С самого рождения социума, т. е. с тех пор как частное хозяйство и требующееся в нём хозяйствование стали делом государства, эта новая область отличается от более давних сфер частного и публично-открытого неодолимой тенденцией к экспансии, постоянным ростом, который с самого начала грозил заглушить старейшие сферы политического и приватного, равно как в конце концов и новейшую область интимного. На протяжении трех веков мы можем наблюдать этот процесс роста в его постоянном ускорении, и основание для этого поистине весьма примечательного феномена нарастания заключается в том, что через социальность сам процесс жизни в его разнообразнейших формах был введен в пространство публичного. Область частного хозяйствования была сферой, осуществлявшей заботу о жизненных нуждах, об индивидуальном выживании, равно как о продолжении рода, гарантиях жизни. До открытия интимности к характерным признакам частной сферы принадлежало то, что человек в ней экзистировал собственно не как человек, а как экземпляр рода, и здесь скрывалось истинное основание для безмерного презрения античности к людям, вращавшимся лишь в сфере приватного. Возникновение социальности правда решающим образом изменило оценку всего этого круга человеческой экзистенции, однако отсюда еще не следует, что из-за смены оценки что-то в ее существе изменилось. Монолитный характер социума во всех его разновидностях, когда естественный конформизм признает всегда лишь один интерес и одно мнение, имеет в конечном счете своим корнем единство человеческого рода.
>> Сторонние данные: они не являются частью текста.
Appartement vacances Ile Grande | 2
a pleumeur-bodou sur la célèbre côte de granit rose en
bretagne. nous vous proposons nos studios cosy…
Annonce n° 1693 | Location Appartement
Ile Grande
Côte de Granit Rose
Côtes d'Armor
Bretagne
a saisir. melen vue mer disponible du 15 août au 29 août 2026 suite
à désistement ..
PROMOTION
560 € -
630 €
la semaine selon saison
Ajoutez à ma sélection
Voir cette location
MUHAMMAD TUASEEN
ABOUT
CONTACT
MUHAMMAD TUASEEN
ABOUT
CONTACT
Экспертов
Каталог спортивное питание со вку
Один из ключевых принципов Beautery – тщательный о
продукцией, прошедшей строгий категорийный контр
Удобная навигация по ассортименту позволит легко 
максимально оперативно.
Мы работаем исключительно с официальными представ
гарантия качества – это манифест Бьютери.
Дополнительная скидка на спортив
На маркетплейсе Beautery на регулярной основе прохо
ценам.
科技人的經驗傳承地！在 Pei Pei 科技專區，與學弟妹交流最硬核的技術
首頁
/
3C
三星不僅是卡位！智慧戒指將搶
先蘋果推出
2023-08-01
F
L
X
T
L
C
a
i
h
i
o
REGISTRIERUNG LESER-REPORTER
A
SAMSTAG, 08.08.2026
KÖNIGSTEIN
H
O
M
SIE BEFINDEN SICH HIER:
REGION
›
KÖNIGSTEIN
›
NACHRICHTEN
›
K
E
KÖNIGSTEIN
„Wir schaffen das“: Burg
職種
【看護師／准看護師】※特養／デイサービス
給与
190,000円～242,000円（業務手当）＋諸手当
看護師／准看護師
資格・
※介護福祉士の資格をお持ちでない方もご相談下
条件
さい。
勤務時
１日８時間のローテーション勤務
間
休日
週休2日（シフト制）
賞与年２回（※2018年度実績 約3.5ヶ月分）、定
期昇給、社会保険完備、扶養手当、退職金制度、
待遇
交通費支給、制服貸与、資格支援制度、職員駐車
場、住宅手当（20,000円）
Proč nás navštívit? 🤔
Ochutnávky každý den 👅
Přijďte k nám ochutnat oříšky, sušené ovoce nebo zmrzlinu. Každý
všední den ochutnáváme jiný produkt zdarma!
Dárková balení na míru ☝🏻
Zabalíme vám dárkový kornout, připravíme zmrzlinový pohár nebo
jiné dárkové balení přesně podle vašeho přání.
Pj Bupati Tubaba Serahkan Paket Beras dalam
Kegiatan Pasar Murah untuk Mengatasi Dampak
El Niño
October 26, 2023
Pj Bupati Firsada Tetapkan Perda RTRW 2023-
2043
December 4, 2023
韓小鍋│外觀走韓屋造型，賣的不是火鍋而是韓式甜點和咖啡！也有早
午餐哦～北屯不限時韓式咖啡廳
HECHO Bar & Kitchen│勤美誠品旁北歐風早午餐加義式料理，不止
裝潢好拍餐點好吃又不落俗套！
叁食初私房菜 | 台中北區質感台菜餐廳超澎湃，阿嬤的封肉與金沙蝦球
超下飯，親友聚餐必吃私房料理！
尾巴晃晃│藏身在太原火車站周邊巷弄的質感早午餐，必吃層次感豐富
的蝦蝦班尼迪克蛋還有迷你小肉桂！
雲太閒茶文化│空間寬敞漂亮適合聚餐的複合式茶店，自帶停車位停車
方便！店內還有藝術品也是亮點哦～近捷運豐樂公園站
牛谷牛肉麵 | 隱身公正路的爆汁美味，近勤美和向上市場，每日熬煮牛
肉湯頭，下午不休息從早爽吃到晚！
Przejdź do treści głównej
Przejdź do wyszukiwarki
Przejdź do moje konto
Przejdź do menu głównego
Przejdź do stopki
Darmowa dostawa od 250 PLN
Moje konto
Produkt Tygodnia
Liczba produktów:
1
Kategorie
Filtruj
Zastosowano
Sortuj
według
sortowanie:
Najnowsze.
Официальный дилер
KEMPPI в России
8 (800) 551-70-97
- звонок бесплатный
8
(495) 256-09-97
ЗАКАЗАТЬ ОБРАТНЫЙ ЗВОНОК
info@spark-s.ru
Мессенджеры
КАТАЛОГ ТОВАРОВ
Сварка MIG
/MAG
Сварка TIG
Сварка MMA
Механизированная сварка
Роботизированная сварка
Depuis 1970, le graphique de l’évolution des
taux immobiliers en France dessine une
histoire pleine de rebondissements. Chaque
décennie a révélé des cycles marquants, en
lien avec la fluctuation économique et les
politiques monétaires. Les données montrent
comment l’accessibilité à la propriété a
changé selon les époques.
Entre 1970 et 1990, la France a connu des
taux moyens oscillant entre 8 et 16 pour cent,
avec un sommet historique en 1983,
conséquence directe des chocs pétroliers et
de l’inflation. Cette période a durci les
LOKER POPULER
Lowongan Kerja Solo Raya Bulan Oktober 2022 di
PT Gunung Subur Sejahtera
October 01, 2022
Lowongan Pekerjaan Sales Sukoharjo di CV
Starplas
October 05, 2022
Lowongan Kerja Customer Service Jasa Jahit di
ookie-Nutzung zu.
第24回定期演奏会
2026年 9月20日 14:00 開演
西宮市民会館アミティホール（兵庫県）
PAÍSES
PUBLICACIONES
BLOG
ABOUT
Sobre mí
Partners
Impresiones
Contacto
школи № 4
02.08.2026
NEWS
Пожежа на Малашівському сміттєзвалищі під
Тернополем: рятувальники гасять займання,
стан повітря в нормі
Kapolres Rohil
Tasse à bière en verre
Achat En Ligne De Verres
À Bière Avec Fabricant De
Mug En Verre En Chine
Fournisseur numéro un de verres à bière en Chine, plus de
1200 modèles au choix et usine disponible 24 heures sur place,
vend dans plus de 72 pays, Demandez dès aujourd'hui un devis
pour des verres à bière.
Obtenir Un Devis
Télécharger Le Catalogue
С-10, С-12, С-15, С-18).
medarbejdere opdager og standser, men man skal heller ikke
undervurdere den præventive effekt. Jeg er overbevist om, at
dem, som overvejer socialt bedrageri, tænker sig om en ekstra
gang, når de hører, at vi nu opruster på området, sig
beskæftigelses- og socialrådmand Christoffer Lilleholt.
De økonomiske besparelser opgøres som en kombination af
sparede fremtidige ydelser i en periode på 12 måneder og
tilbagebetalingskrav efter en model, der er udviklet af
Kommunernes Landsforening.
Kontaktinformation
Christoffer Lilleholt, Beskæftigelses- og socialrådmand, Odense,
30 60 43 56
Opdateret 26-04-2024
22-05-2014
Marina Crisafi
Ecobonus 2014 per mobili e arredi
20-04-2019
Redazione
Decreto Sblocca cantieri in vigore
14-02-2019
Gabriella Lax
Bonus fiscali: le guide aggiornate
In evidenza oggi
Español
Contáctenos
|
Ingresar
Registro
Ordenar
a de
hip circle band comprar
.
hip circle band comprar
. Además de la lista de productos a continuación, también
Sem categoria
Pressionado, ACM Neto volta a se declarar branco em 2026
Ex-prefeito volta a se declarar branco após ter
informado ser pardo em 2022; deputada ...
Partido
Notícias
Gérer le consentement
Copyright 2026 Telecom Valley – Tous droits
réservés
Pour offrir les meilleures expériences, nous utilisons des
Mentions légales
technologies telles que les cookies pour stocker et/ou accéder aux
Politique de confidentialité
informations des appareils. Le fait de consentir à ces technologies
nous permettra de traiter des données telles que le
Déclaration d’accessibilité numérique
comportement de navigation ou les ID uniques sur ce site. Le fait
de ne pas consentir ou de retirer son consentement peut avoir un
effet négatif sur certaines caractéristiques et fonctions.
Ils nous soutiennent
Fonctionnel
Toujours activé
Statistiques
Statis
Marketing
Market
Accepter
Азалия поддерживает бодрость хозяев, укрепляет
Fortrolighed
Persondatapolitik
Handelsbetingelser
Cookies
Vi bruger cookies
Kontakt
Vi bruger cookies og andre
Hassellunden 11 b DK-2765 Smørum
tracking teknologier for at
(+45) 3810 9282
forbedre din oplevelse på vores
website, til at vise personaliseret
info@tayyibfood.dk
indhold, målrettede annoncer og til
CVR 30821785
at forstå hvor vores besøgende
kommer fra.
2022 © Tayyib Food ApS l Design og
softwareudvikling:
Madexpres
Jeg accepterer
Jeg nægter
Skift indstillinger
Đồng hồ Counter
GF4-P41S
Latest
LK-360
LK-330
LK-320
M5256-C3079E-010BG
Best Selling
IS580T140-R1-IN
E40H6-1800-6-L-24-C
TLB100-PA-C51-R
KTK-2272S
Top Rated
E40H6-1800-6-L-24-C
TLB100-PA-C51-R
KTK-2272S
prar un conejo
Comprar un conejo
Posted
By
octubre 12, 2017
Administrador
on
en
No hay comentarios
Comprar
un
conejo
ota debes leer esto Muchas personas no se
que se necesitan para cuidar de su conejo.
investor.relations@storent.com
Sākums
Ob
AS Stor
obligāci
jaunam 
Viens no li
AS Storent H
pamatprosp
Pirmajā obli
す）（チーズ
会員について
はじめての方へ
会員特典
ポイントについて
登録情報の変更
Поскольку это единство человеческого рода не продукт воображения и оно значительно больше чем лишь научная гипотеза, «коммунистическая фикция» классической политэкономии, массовое общество, вполне эмансипировавшее человека как социальное животное и таким путем вроде бы взявшееся гарантировать выживание человеческого рода в глобальном масштабе, вместе с тем грозит уничтожить человечность, собственное человеческое бытие человека; похоже на то, как если бы именно человеческий род был способен подвести человечество к отмиранию.

вернуться

60

Одна из главных заслуг Мирдаль (op. cit., р. 54, 150) состоит в демонстрации того, что именно либеральный утилитаризм, а не социализм первым «оказался загнан в несостоятельную “коммунистическую фикцию” относительно единства общества» и что эта «фикция» присуща большинству сочинений экономистов. Мирдаль показывает, что политэкономия только тогда может быть наукой, когда исходит из гипотезы, что всё общество как целое повинуется одному единственному интересу. За либеральной презумпцией гармонии интересов стоит всегда «коммунистическая фикция» единого основополагающего интереса, который тогда и опознаю´т в таких общих понятиях как «всеобщее благосостояние» или «commonwealth». Либеральная экономия таким образом всегда следовала «коммунистическому» идеалу, а именно «интересу общества вообще» (р. 194–195). Всё цепляется за то, что понятие общества вообще «сводится к тому что социум воспринимается как один единый субъект. Это однако концептуально прямо-таки непредставимо. Когда мы пытаемся представить себе общество таким образом, мы уже абстрагировались от того существенного обстоятельства, что общественная деятельность есть результат целеполаганий многих индивидов» (р. 154).

вернуться

61

Блестящее изложение этого обычно упускаемого аспекта Марксова учения находим у Зигфрида Ландсхута: Landshut S., Die Gegenwart im Lichte der Marxschen Lehre (Jahrbuch für Wirtschafts- und Gesellschaftspolitik, Bd. I. Hamburg, 1956).